La preuve: alors que nous venions de trinquer, confortablement assis sur les banquettes du Lapin, le restaurant de l’Hôtel de la Paix, à Lucerne, le voilà qui interpelle le patron qu’il voit pourtant pour la première fois: «Il faut que je te présente ma sœur. Elle fait des vins extraordinaires, il faut absolument les goûter... », le tout avec ce regard sincère mais déterminé, à la fois rêveur et passionné. Vous l’aurez deviné, quelques gorgées de Terzett 2015 plus tard - un gouleyant pinot noir de Toni Oettiger, à Kastanienbaum, aux portes de la ville - l’affaire était entendue.

Le vin, Philippe a appris à l’apprécier avec son beau-père et avec Martin, son maître d’apprentissage, à Soleure: « C’est fascinant d’écouter des connaisseurs parler de la robe, du nez et des caractéristiques des vins», explique-il. Le tourbillon des déménagements et des changements de carrière ne lui ont certes pas encore permis de constituer une cave, mais cela ne l’empêche pas de s’intéresser à la dégustation. Notamment par le biais de sa sœur qui a fait du vin son métier.

Conteur, joailler et ambassadeur né

Elle s’appelle Ilona Thétaz  Avec Delphine Dubuis, elles ont fondé « Ozenit – Cave ensoleillée depuis 2013 », à Granges, en Valais. Et Philippe est aussi enthousiaste pour leur projet que pour le sien! Bien qu’il ne soit pas plus marchand de vin qu’il n’était orfèvre il y a peu, il est devenu leur meilleur ambassadeur spontané. Ainsi, l’air de rien, il a déjà placé Ozenit dans quelques unes des meilleures adresses de Zermatt où il aime passer ses vacances: « Je parle aux gens. Toujours. Mais au final, c’est la qualité qui fait la différence». Qualité du discours, du vin ou des bijoux, par exemple.

Car s’il est un conteur né, Philippe n’est jamais superficiel: «Je veux que chacun de mes bijoux, indépendamment de son prix, raconte une histoire authentique». Pour ça, il n’hésite pas à s’informer à la source: «On est partis au Sri Lanka, visiter les mines et rencontrer les mineurs, parce qu’ainsi je sais d’où viennent les pierres précieuses» explique-t-il.
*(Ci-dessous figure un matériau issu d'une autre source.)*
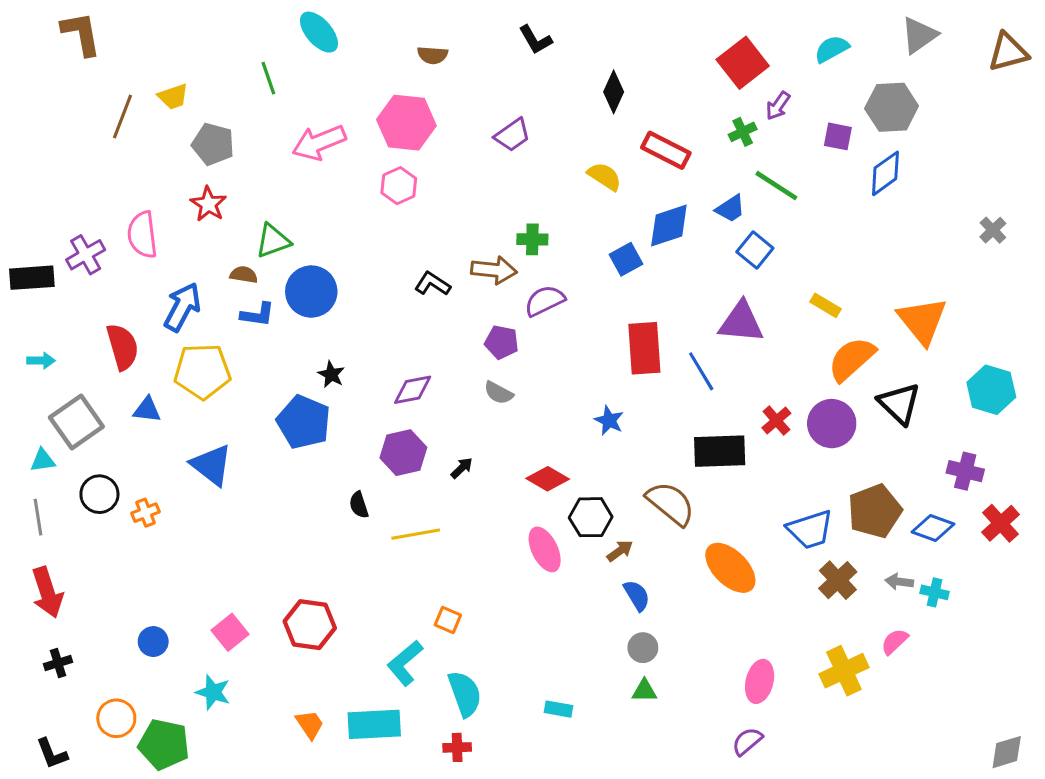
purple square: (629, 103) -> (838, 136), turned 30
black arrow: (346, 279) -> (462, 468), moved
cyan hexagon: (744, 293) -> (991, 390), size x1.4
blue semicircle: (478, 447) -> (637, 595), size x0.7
Mieux, sa démarche, il l’applique aussi à que ses futurs clients. Afin qu’ils puissent à leur tour comprendre et s’approprier les bijoux qu’il va fabriquer pour eux, Philippe réfléchit à un moyen de les faire participer concrètement à l’élaboration des pièces... Exactement comme il entreprend lui-même les travaux de sa boutique, ou qu’il construit sa maison. Ni le bois, ni la pierre, ni le métal... ou le vin, ne résistent à sa vitalité.